There haven’t been many case reviews on iPad.AppStorm, besides that small roundup and the official Apple Smart Cover, but today I’m adding something to the list. Some of you may have heard of the small USA-based case company called Portenzo. They build elegant – and expensive – iPad cases that are made of wood, similar to Dodocase. They also manufacture these cases for other devices, including the iPhone, Kindle, and Playbook. Their iPad 2 cases range from $59.95 to $499 – yeah, as much as the iPad itself – and come in a great assortment of colors and skins.
Now you’re probably wondering how these “elegant” cases compare to the other great ones out there, especially at that large starting price. Today I’ll give you my experience with a Portenzo Notebook Style case – dive right in!
iPad and case.
When I received my Portenzo Notebook Style case, it struck me as the coolest thing my iPad 2 could ever fit into – not to mention that it’s natural and has a different feel to all other cases.
Please note that I had tried the Speck Pixelskin HD Wrap and a Targus Truss case before the Portenzo one, but these both let me down after the first few days.
They had problems like not staying shut and both were very flimsy. I didn’t feel like they would protect the iPad, so I moved on to something a little fancier. I must say that it was the best decision I could have made – even with the little quirks – which I will talk about later on.
Inside the box there are some fun perks like an old-style receipt tag (picture below) and a microfiber cloth for cleaning the screen. My case also came with a bonus iPhone 4 skin, though I’m not sure they include those with all orders.
The Coolest Features
Corner and sound chamber.
There are a lot of great things about the Portenzo case, but here are some of the highlights:
Automatic sleep and wake feature on the base model, just like a Smart Cover.

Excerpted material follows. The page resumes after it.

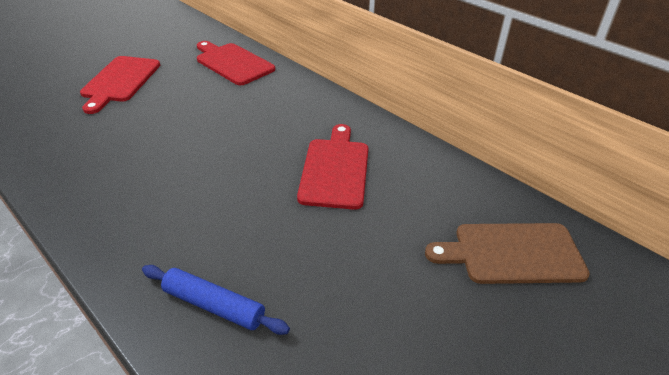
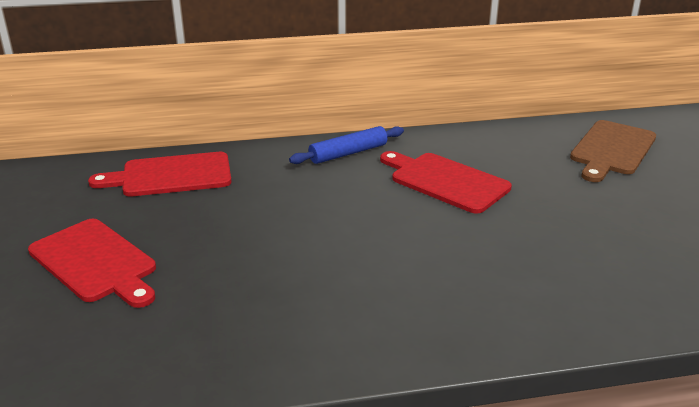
camera: 55 degrees left, 10 degrees down
(214, 306) = (584, 294): blue rolling pin -> blue rolling pin (348, 153)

Grips on the corner maintain a good hold on the iPad, preventing it from falling out.
An exclusive Audio-Flow™ Sound Chamber that gives the built-in speaker more presence.
Indent for the microphone – it also makes it sound a little better.

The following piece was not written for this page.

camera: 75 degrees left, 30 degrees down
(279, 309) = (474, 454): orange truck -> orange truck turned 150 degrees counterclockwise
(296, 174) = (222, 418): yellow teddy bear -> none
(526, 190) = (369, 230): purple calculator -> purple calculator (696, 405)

Good access for the ports and switches on an iPad 2.
Colors vary from dark green to espresso.
Beautiful wood that fits the iPad well.
Strap that holds the case closed perfectly.
Obviously, there are additional features that can be added on for an extra few dollars. Here’s a list of the additions that can be made to this case:
Personal embossing ($14.95).
Dust-proof camera opening ($4.95).
Magna-grip cover instead of a strap or both the strap and magnet ($9.95 for either).
Stylus holder ($9.95).
Bottom with cut out for port.
There’s always something not to like about a case, and for me it has to be the rubber grips in the corner. While they do a great job of holding in the iPad, they tend to wear down a little over time causing the iPad to slip out of the case. This probably doesn’t happen with every model, but I’ve noticed that it did with mine. In addition to this, the back of the frame can get a little warped and may need to be tweaked back into place.

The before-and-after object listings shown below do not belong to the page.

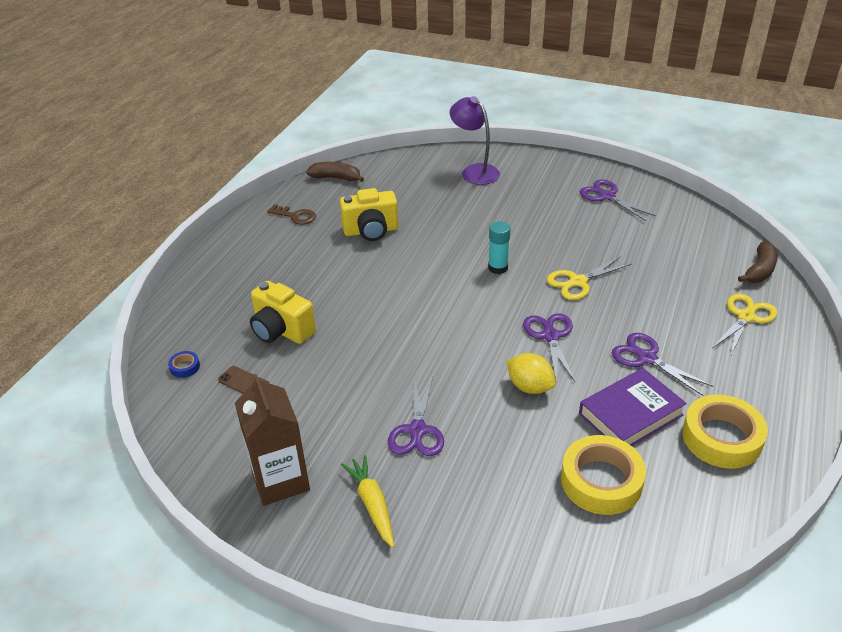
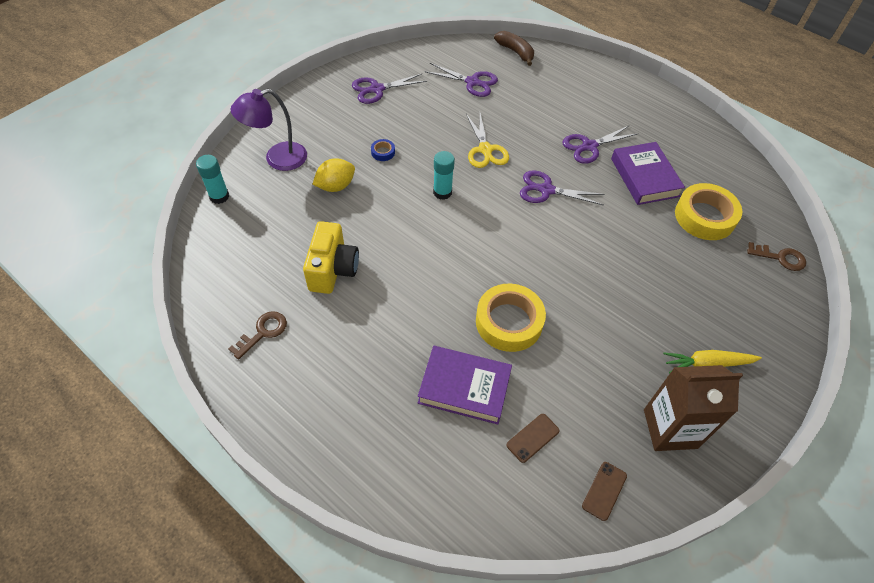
camera: 75 degrees left, 15 degrees up
(185, 367) = (490, 494): blue tape -> blue tape (383, 152)
(202, 439) = (604, 491): none -> brown phone
(281, 330) = (464, 387): yellow camera -> purple book
(336, 178) = (208, 275): brown banana -> none
(415, 158) = (219, 196): none -> turquoise glue stick
(417, 430) = (632, 310): purple scissors -> purple scissors (472, 82)
(529, 387) = (601, 223): yellow lemon -> yellow lemon (335, 186)
(577, 571) = (780, 258): none -> brown key
(721, 438) = (676, 142): yellow tape -> yellow tape (509, 322)
(746, 317) = (563, 80): yellow scissors -> none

Please be warned: bending it may snap the wood since the grain is running in the direction that it needs to be bent. I take no responsibility for a broken case, but if you want to give it a little pressure your iPad should sit level in the case afterwards.
Compared to other competitors like Apple’s Smart Cover, the Portenzo is superior. Not only does it have the great design and somewhat-unique idea behind it, but it also has an air of novelty. Receiving a little tag as a receipt makes it a different experience and it really does seem “organic” in a way.
I didn’t mind spending the extra $20 for back protection on my iPad 2 either. This is something that the Smart Cover, in all its greatness, lacks. I would miss having protection on the back of my device, aluminum gets scratched easily which can mar the beauty of any Apple device. The Portenzo case does a wonderful job of protecting both the front and back – it seems like the perfect case for the perfect device.
Portenzo's awesome receipt tag.
In all, my time spent with the Portenzo Notebook Case for the iPad 2 has been great! The build quality is similar to, if not better than, that of the Dodocase – and I love the novelty and class of the Portenzo.
They both come from the same basic idea – which is to create a case that is organic, allowing the user to hold an item of superior quality. This quality certainly fits well with Apple’s iPad and, in my opinion, gives the Smart Cover a run for its money!
After reading this, if you think the Portenzo case is right for your iPad and your budget, then go grab one on their site here. I wish you happiness with your new case!